◆ **WRITTEN TASK 1**
Write out the records exactly, starting at their first line and ending with the line that contains "The answer is **9:28**", with both of those lines included.

• • • • •

To that end, “we will be systematically aligning production and other stages in the value chain to CO2 neutrality in the coming years,” he added. “That is how we will be making our contribution towards limiting global warming.”
More broadly, VW’s focus “is increasingly moving towards the digital transformation,” the company said in a prepared statement. “Implementation of a digitalization roadmap is designed to prepare employees for the digital world of work.”
Chief Operating Officer Ralf Brandstatter said VW “is to become more efficient and agile and a more attractive and modern employer, especially in administration,” where the company is looking for 15% cuts in staff and “non-staff overheads”.
But VW’s accent on responsibility and innovation may have raised eyebrows at the SEC, where officials moved Thursday to file suit against the German automaker and its former CEO, Martin Winterkorn, charging that they were aware of the “massive” diesel emissions scandal as early as November 2007.
“If proven, that would be almost at the scheme’s inception, much sooner than Mr. Winterkorn or Volkswagen have previously admitted and nearly seven years earlier than federal prosecutors alleged in a criminal indictment filed against him and several other Volkswagen executives last year,” the New York Times reports.
“The commission’s timeline severely undercuts Volkswagen’s position that the plot to deceive American regulators about the exhaust levels of the company’s diesel vehicles was entirely the work of lower-level employees, and that Mr. Winterkorn and other top managers only learned of it shortly before the Environmental Protection Agency publicly accused Volkswagen of carrying it out in September 2015,” the paper adds. The suit “could bolster the legal claims of investors seeking billions of dollars in damages from Volkswagen over the scheme,” and “extends a scandal that has already drained the company of vast sums of money it could have spent on the new technologies it hopes to build its future on.”

• • • • •

◆ **WRITTEN TASK 2**
Give the Volkswagen excerpt again in full, word for word.

◆ **Data entries**
• • • • •

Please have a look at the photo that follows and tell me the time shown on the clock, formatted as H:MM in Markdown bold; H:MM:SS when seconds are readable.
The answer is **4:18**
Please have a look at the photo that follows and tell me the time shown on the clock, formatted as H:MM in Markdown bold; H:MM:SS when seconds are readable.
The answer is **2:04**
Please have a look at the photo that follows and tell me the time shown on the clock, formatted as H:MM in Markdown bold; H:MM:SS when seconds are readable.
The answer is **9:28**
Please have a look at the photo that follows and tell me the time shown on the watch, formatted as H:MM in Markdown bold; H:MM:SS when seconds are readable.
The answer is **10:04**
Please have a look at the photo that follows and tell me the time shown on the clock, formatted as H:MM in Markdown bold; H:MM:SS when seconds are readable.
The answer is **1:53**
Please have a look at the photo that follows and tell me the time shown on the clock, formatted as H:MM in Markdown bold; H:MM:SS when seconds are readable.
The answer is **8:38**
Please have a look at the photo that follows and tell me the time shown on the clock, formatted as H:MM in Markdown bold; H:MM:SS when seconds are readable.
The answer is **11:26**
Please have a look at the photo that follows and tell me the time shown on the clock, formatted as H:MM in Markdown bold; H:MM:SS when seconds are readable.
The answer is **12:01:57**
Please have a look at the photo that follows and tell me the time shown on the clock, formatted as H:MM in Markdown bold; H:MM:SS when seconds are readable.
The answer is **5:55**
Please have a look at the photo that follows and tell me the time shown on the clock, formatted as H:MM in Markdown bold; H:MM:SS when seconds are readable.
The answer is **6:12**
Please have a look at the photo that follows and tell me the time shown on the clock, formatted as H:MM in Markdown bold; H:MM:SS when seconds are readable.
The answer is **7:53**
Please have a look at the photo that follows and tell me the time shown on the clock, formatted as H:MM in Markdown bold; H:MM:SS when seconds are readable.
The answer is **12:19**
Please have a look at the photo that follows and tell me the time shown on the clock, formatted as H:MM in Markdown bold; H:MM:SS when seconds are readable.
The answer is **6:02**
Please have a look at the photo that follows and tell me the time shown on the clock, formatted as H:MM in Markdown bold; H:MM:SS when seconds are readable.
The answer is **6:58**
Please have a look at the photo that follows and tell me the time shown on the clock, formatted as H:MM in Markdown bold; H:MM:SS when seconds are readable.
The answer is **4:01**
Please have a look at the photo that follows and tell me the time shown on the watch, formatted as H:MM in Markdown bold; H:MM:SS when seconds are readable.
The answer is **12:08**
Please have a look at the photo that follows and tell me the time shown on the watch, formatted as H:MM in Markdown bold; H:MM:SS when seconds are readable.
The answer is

• • • • •

◆ **EXERCISE RESPONSE 1**
Please have a look at the photo that follows and tell me the time shown on the clock, formatted as H:MM in Markdown bold; H:MM:SS when seconds are readable.
The answer is **4:18**
Please have a look at the photo that follows and tell me the time shown on the clock, formatted as H:MM in Markdown bold; H:MM:SS when seconds are readable.
The answer is **2:04**
Please have a look at the photo that follows and tell me the time shown on the clock, formatted as H:MM in Markdown bold; H:MM:SS when seconds are readable.
The answer is **9:28**

◆ **EXERCISE RESPONSE 2**
To that end, “we will be systematically aligning production and other stages in the value chain to CO2 neutrality in the coming years,” he added. “That is how we will be making our contribution towards limiting global warming.”
More broadly, VW’s focus “is increasingly moving towards the digital transformation,” the company said in a prepared statement. “Implementation of a digitalization roadmap is designed to prepare employees for the digital world of work.”
Chief Operating Officer Ralf Brandstatter said VW “is to become more efficient and agile and a more attractive and modern employer, especially in administration,” where the company is looking for 15% cuts in staff and “non-staff overheads”.
But VW’s accent on responsibility and innovation may have raised eyebrows at the SEC, where officials moved Thursday to file suit against the German automaker and its former CEO, Martin Winterkorn, charging that they were aware of the “massive” diesel emissions scandal as early as November 2007.
“If proven, that would be almost at the scheme’s inception, much sooner than Mr. Winterkorn or Volkswagen have previously admitted and nearly seven years earlier than federal prosecutors alleged in a criminal indictment filed against him and several other Volkswagen executives last year,” the New York Times reports.
“The commission’s timeline severely undercuts Volkswagen’s position that the plot to deceive American regulators about the exhaust levels of the company’s diesel vehicles was entirely the work of lower-level employees, and that Mr. Winterkorn and other top managers only learned of it shortly before the Environmental Protection Agency publicly accused Volkswagen of carrying it out in September 2015,” the paper adds. The suit “could bolster the legal claims of investors seeking billions of dollars in damages from Volkswagen over the scheme,” and “extends a scandal that has already drained the company of vast sums of money it could have spent on the new technologies it hopes to build its future on.”